──────── Kutipan Terpilih

Di Indonesia Arema adalah prototype klub sepakbola yang mandiri dan profesional. Namun sejauh ini Arema baru mencapai tahap mandiri dan masih proses ke tahap profesional sepenuhnya.

Untuk menuju ke tahap profesionalisme Arema masih dibenturkan dengan beberapa issue subtantif berkaitan dengan kemajuan Arema. Krisis dana yang dialami Arema adalah impact dari prosesi untuk menjadi klub yang profesional namun belum juga selesai. Jika dihitung sejak awal berdirinya Arema yang selalu mandiri dan murni dari sokongan APBD mestinya proses pembelajaran itu tidak berlangsung selama ini. Ibaratnya Arema telah memperoleh dukungan ilmu mumpuni, namun kenapa masih belum jua dinyatakan "lulus"?


Arema bukan lagi sekedar klub sepakbola. "Arema are more than just a football club. They are a way of life. They are the St Pauli of Indonesia. A culture with in a culture. Satu Jiwa, one heart or one soul" tegas Anthony Sutton kolumnis ESPN yang bermukim di Indonesia dan mengelola blog Jakarta Casual.

Kini, Arema pun (sengaja dibuat) pecah. seiring pecahnya pengelolaan kompetisi sepakbola yang mengaku "profesional".  Dengan berbagai dalih dan alasan, semua berebut posisi. Mengklaim dirinya yang paling benar. Bahkan seringkali Arema ditunggangi untuk kepentingan politik sesaat.

Carut marut sepakbola Indonesia sendiri disebabkan oleh masalah klasik yang selalu aktual : UANG. Kisruh dalam pendanaan olahraga, khususnya pendanaan sepakbola profesional melalui APBD sudah banyak dibahas. Pro-Kontra dilontarkan dengan berbagai argumen dengan berbagai landasan peraturannya. Berikut saya coba petakan problem dan sumber masalah sebagai pemicunya, yang sebagian besar didominasi dalam pengaturan sebagai problem  hukum yang memunculkan beberapa petunjuk teknis oleh Mendagri dan BPK dalam urusan pendanaan bagi sepakbola profesional.

────────────────
──────── Data yang Disediakan

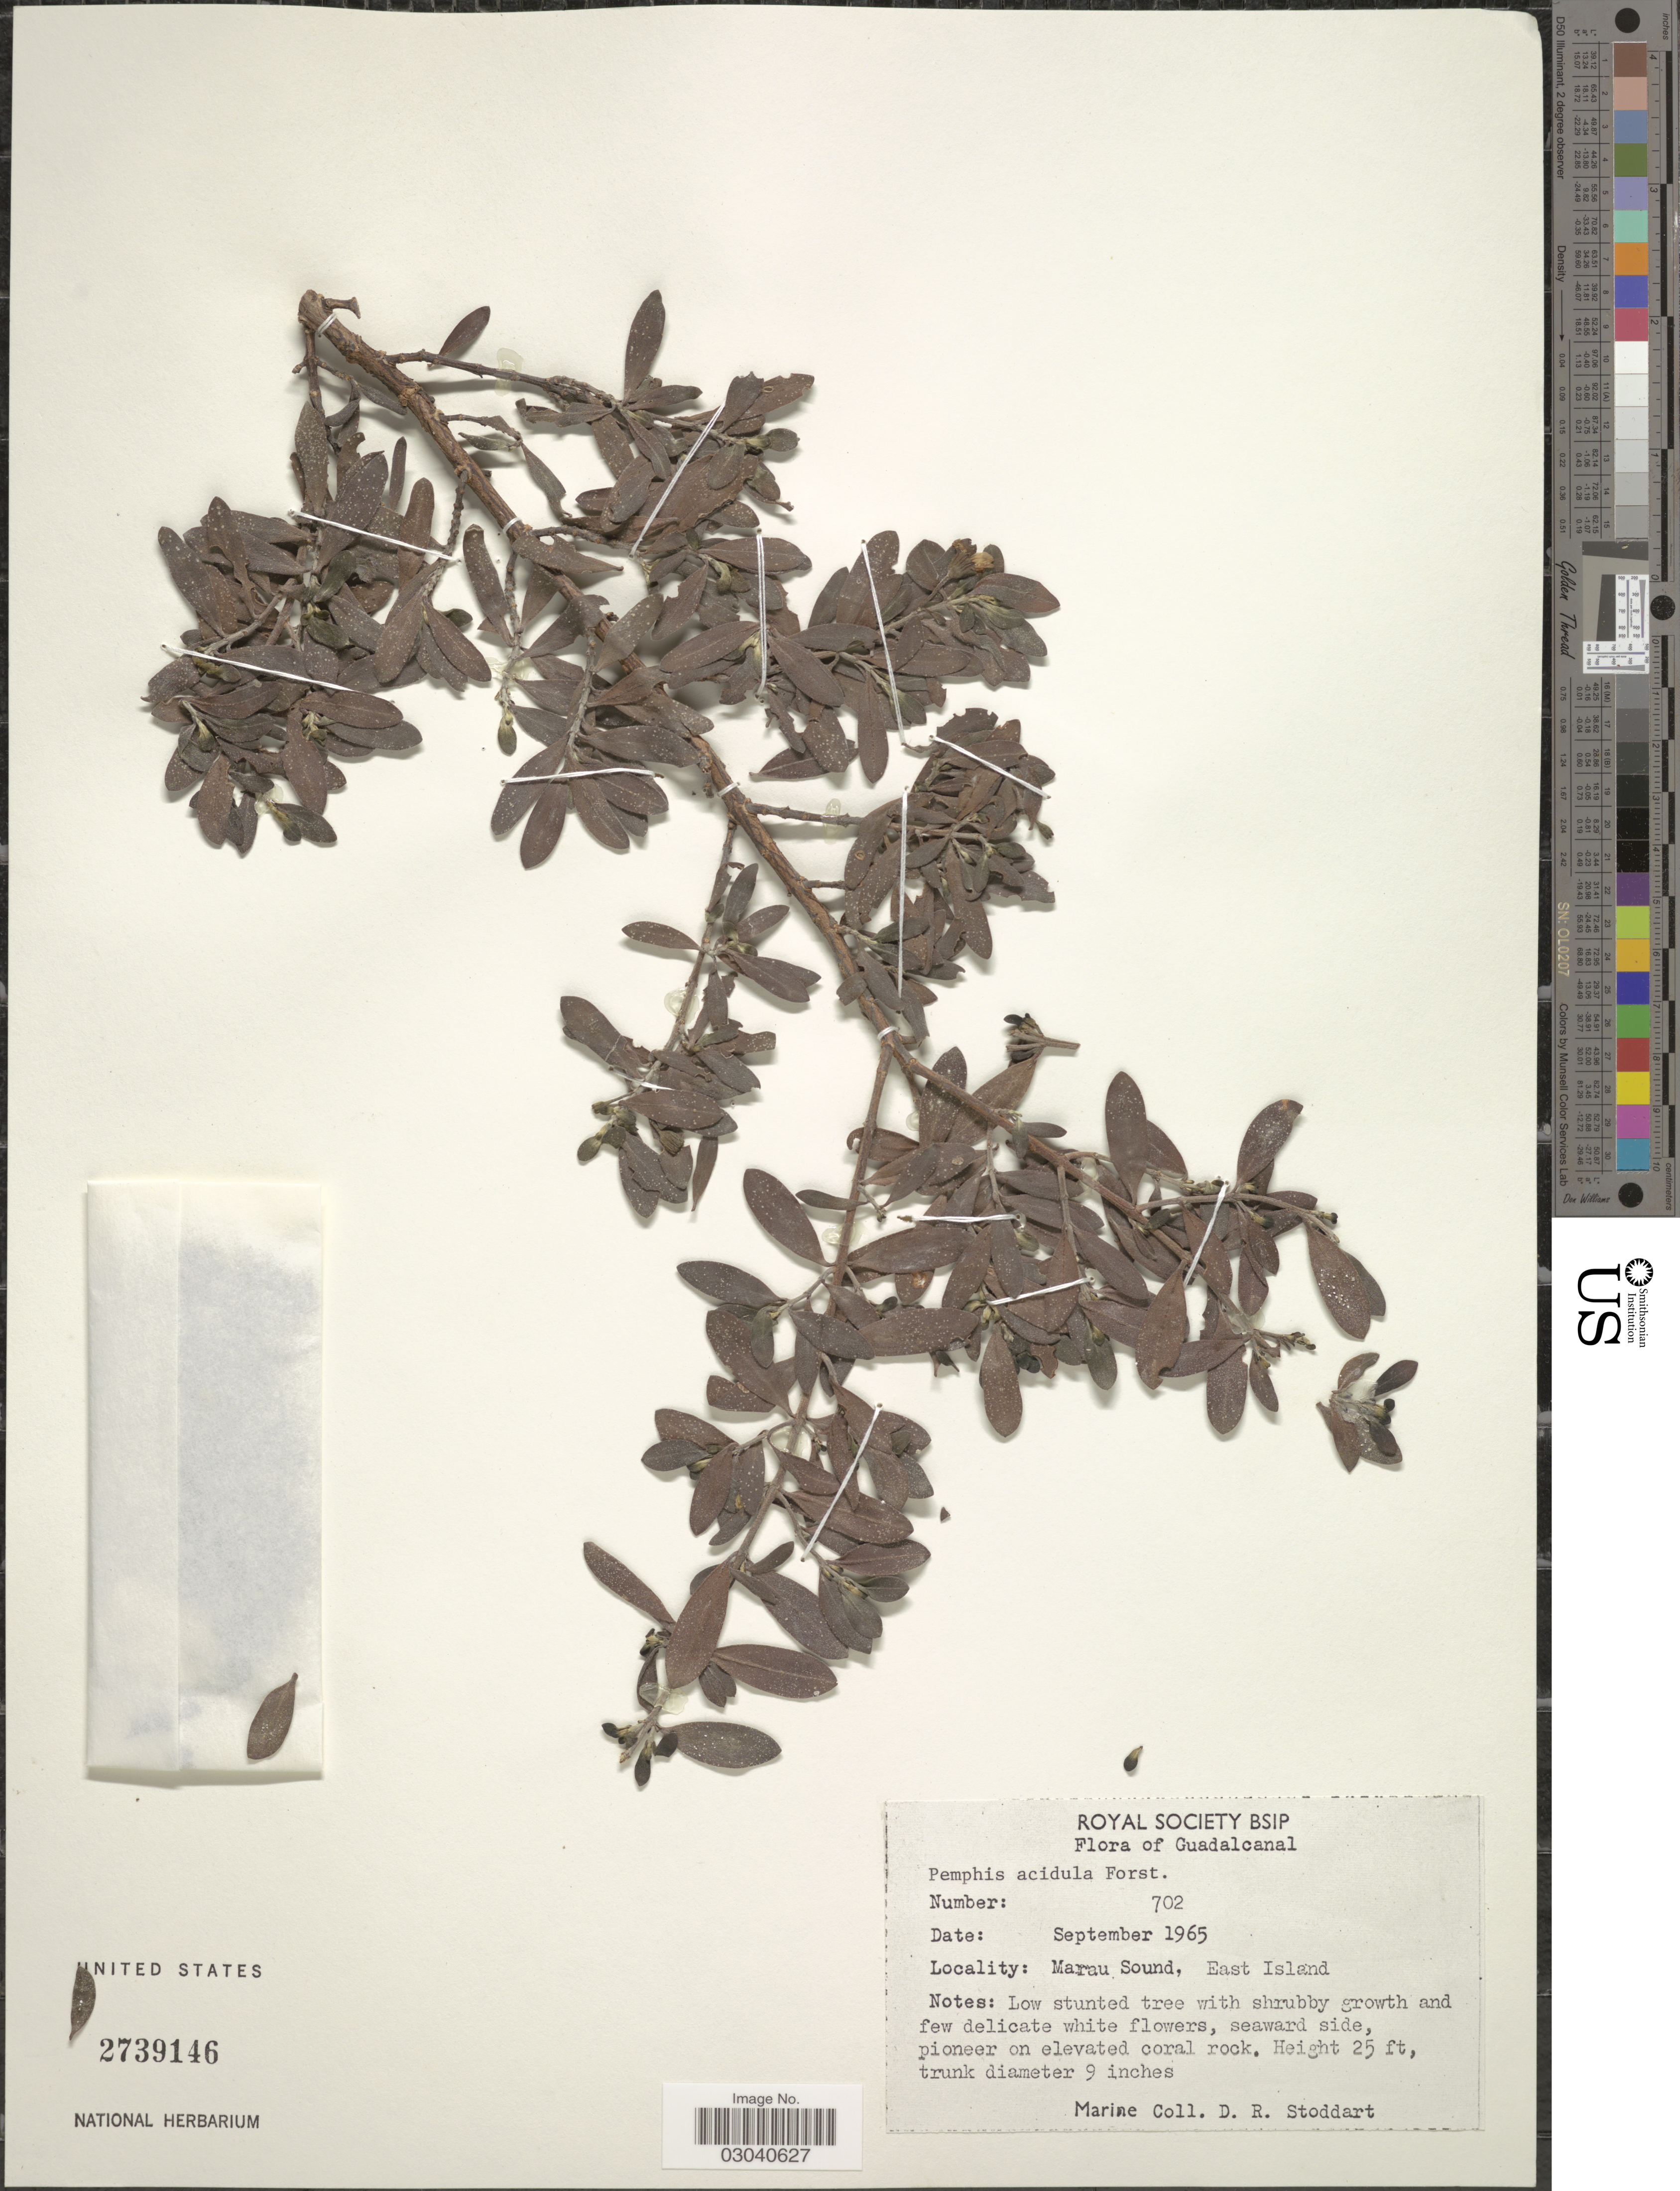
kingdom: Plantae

────────────────
──────── Data yang Disediakan

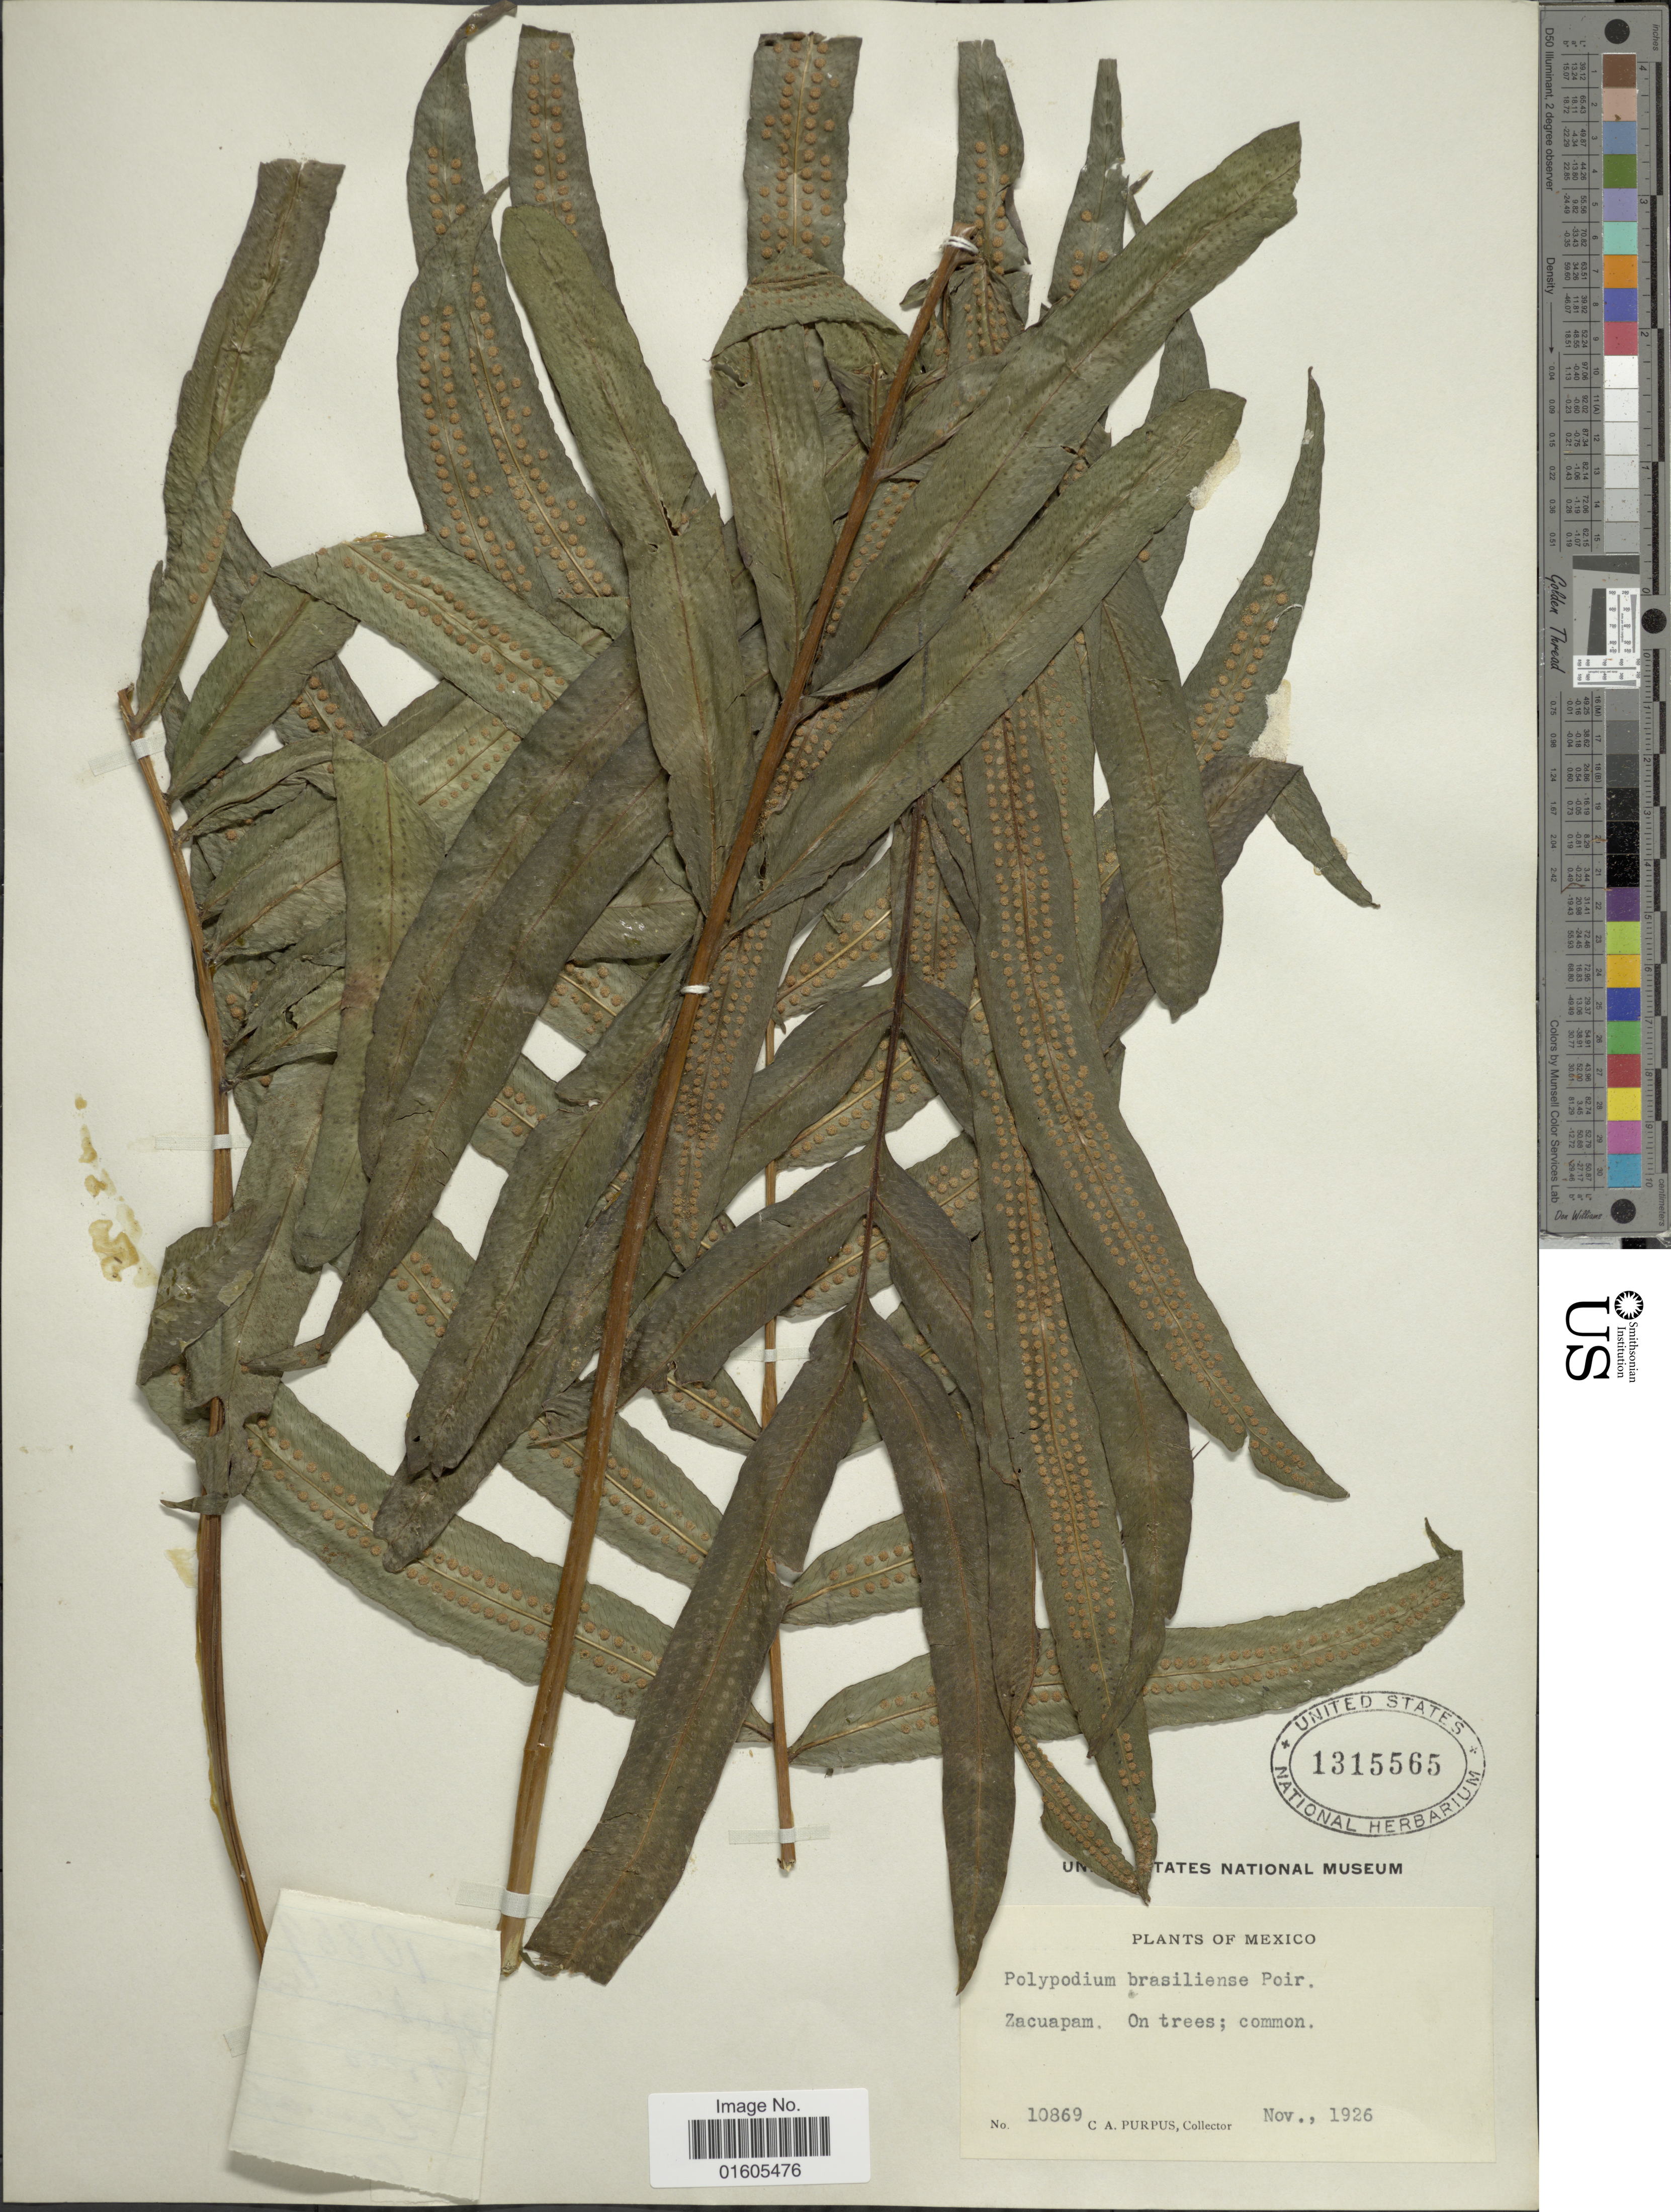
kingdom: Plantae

────────────────

◆ **Soal Tantangan**
Tentukan apakah setiap pernyataan berikut sesuai dengan kutipan tentang Arema. Jawab ya atau tidak, lalu kutip kata-kata dari kutipan yang menjadi penentunya.
1. Arema sudah mencapai tahap profesional sepenuhnya.
2. Anthony Sutton menyamakan Arema dengan St Pauli.
3. Sejak awal berdirinya, Arema bergantung pada sokongan APBD.

◆ **Jawaban yang Diharapkan**
1. Tidak: "Arema baru mencapai tahap mandiri dan masih proses ke tahap profesional sepenuhnya."
2. Ya: "They are the St Pauli of Indonesia."
3. Tidak: "sejak awal berdirinya Arema yang selalu mandiri dan murni dari sokongan APBD"